When Niketan Pansare (pronounced “nick-EE-tan pan-sar-EE”) arrived in the United States, it was to work on his masters at the University of Florida. There, he took two extremely challenging and highly-recommended UF courses –Indexing Large Databases and Database Implementation– both taught by Professor Chris Jermaine. Near the end of the Database Implementation course, Jermaine called Pansare into his office and asked if he’d be interested in working on a PhD. Pansare said, “I had just gotten a dream job offer from Microsoft, and not even thought of PhD until then. He gave me a week to think about it.”
Over the next week, Pansare spoke to a lot of UF students pursuing PhDs under Jermaine’s supervision and learned that he was one of the best advisers to work with in the area of database research. Jermaine primarily works on problems in the intersection of applied statistics and systems-building. “Collaborating with Chris as my adviser was a proposal I could not resist, and I decided to go for it,” he said. But before Pansare applied to the PhD program in Florida, Jermaine was offered a professorship at Rice. At that time, Jermaine suggested that Pansare consider applying for the PhD program at Rice, but offered to write him a recommendation letter if he chose to go to a different university.
“I did a little more research, and attended Rice’s prospective graduate student orientation,” Pansare said. His interactions with the Rice professors so impressed Pansare that he did not apply to any other PhD program. “Chris and my orientation trip sold me on Rice,” he said. But he was also influenced by the high availability of the faculty. He said Rice’s low student-teacher ratio doesn’t get a lot acknowledgement, but his recent experience at a big public school had reinforced the importance of easy access to faculty advisers. For Pansare, one aspect of the low student-teacher ratio meant plenty of individual time with Jermaine. “Chris would give me something to read and then we’d meet to discuss it every day or every other day. It was like getting an additional, mini-course on machine learning and statistics in a one-on-one setting.”
Pansare also absorbed important lessons from other Rice professors. He said, “I had just arrived at Rice and took a class on Distributed Systems with Prof Alan Cox. In that class, in addition to the technical aspect of the material, Prof Cox worked closely with the students to improve their presentation skills. One of his key pieces of advice that I try to incorporate in my presentations is to ‘hook your audience with quick motivation’ rather than recite the outline.”
He learned the importance of product validation and rapid prototyping in a Rice MBA course. Pansare said, “Validating early and often is as important in research as in startups; it is probably one of the most important lessons of my grad school experience and I learned it the hard way.”

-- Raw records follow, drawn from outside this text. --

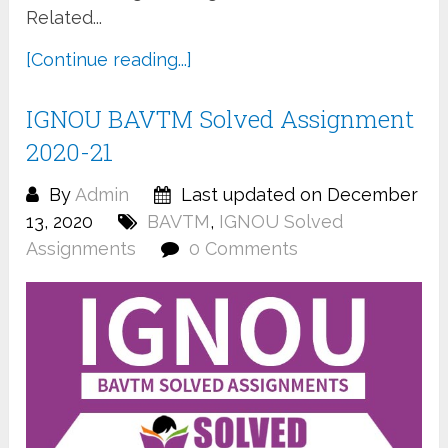
Related...
[Continue reading...]
IGNOU BAVTM Solved Assignment
2020-21
By
Admin
Last updated on December
13, 2020
BAVTM
,
IGNOU Solved
Assignments
0 Comments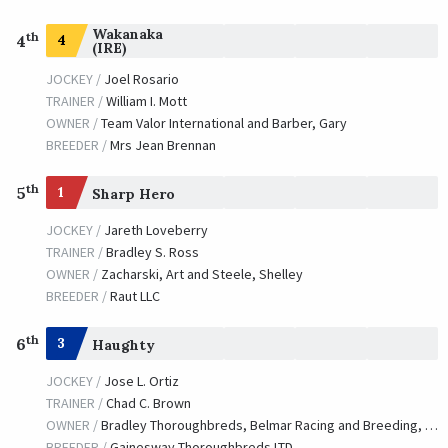
Wakanaka
th
4
4
(IRE)
JOCKEY /
Joel Rosario
TRAINER /
William I. Mott
OWNER /
Team Valor International and Barber, Gary
BREEDER /
Mrs Jean Brennan
th
5
1
Sharp Hero
JOCKEY /
Jareth Loveberry
TRAINER /
Bradley S. Ross
OWNER /
Zacharski, Art and Steele, Shelley
BREEDER /
Raut LLC
th
6
3
Haughty
JOCKEY /
Jose L. Ortiz
TRAINER /
Chad C. Brown
OWNER /
Bradley Thoroughbreds, Belmar Racing and Breeding, LLC, Cambron, Tim, Cambron, Anna and Team Hanley
BREEDER /
Gainesway Thoroughbreds LTD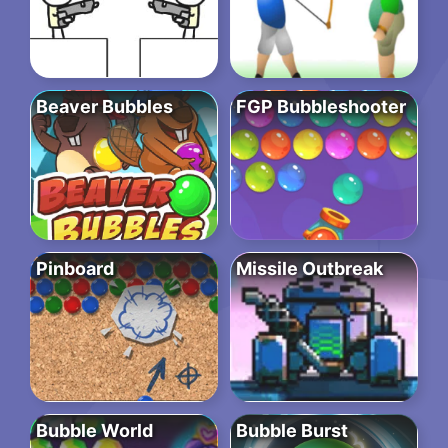
Beaver Bubbles
FGP Bubbleshooter
Pinboard
Missile Outbreak
Bubble World
Bubble Burst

Connecting CS problems with ideas from other disciplines resulted in the publication of his second paper, one of the high points of his Rice program. Jermaine helped him identify and study a new research direction, exploring the application of reward theory – popular in a small branch of statistics –to improve the processing time for Large MapReduce jobs using online aggregation. To explain the challenge, Pansare cited a typical problem – find an average salary for a group of employees. “If you are searching a really large database for an average salary, it might take a couple of days on a large computer,” he said. “Let’s say the average is $80K. After submitting his job, the user just waits for the query to process over that time. But what if you could make an educated guess as soon as you start getting data?”

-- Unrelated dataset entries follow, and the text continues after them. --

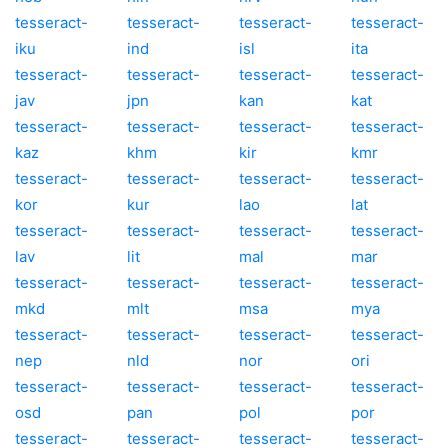
tesseract-
tesseract-
tesseract-
tesseract-
iku
ind
isl
ita
tesseract-
tesseract-
tesseract-
tesseract-
jav
jpn
kan
kat
tesseract-
tesseract-
tesseract-
tesseract-
kaz
khm
kir
kmr
tesseract-
tesseract-
tesseract-
tesseract-
kor
kur
lao
lat
tesseract-
tesseract-
tesseract-
tesseract-
lav
lit
mal
mar
tesseract-
tesseract-
tesseract-
tesseract-
mkd
mlt
msa
mya
tesseract-
tesseract-
tesseract-
tesseract-
nep
nld
nor
ori
tesseract-
tesseract-
tesseract-
tesseract-
osd
pan
pol
por
tesseract-
tesseract-
tesseract-
tesseract-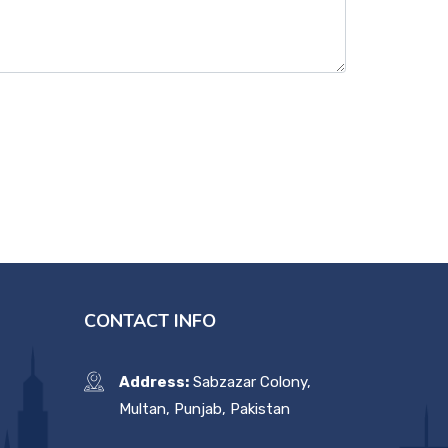
CONTACT INFO
Address:
Sabzazar Colony,
Multan, Punjab, Pakistan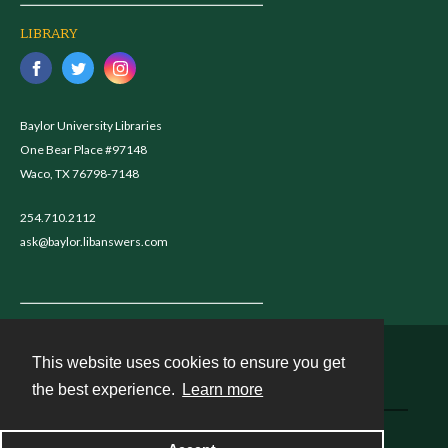
LIBRARY
Baylor University Libraries
One Bear Place #97148
Waco, TX 76798-7148
254.710.2112
ask@baylor.libanswers.com
This website uses cookies to ensure you get
Contact
the best experience.
Learn more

For example, Pansare said, the user might be able to make an early forecast that the answer would fall in a range of $70–90K, with 90% probability of accuracy. As more data flows in, the forecast could narrow its range, perhaps between $79-81K with 95% probability. The benefits to a “good enough” answer are two-fold; the user gets an acceptable answer more quickly and saves the expense of continuing to run the query. “If you are running your MapReduce jobs in Cloud, stopping early saves you money,” said Pansare.
He remains excited about solving problems at IBM Research-Almaden in San Jose, CA. He said, “[Almaden] is the premier database research group, one of the few remaining labs, and it was the birthplace of database research. The research papers I looked up as a grad student were written by the people I now work with, and the main reason I applied to Almaden.”

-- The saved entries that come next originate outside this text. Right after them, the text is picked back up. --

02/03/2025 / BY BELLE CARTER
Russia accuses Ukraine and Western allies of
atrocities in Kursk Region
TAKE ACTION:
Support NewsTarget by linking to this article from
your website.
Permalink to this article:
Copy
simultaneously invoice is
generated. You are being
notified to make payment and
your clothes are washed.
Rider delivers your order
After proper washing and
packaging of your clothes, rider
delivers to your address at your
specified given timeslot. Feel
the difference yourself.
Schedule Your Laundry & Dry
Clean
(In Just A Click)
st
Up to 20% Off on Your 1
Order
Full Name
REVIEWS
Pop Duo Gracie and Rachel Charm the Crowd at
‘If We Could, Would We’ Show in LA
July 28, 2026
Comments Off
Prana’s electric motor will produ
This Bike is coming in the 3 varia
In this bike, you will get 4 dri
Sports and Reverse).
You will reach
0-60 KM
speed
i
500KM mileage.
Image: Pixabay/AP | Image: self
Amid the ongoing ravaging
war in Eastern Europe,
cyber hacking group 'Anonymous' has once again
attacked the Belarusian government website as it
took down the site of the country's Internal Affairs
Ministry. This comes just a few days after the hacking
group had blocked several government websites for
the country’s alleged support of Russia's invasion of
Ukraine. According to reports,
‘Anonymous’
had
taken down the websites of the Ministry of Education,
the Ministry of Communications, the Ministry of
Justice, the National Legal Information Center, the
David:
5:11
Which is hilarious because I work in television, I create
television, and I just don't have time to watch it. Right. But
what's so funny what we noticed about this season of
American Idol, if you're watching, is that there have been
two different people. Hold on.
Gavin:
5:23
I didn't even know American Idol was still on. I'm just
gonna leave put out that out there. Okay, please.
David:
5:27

In addition to his association with the Almaden Research Center, Pansare still collaborates with his adviser at Rice as well as Jermaine’s current PhD students, like Jacob Gao. Pansare has also accepted an invitation to give a talk to CS students on SystemML, machine learning software developed by researchers at his lab, and he will continue fostering collaborations between IBM Almaden Research Center and Rice University’s CS PhD graduates.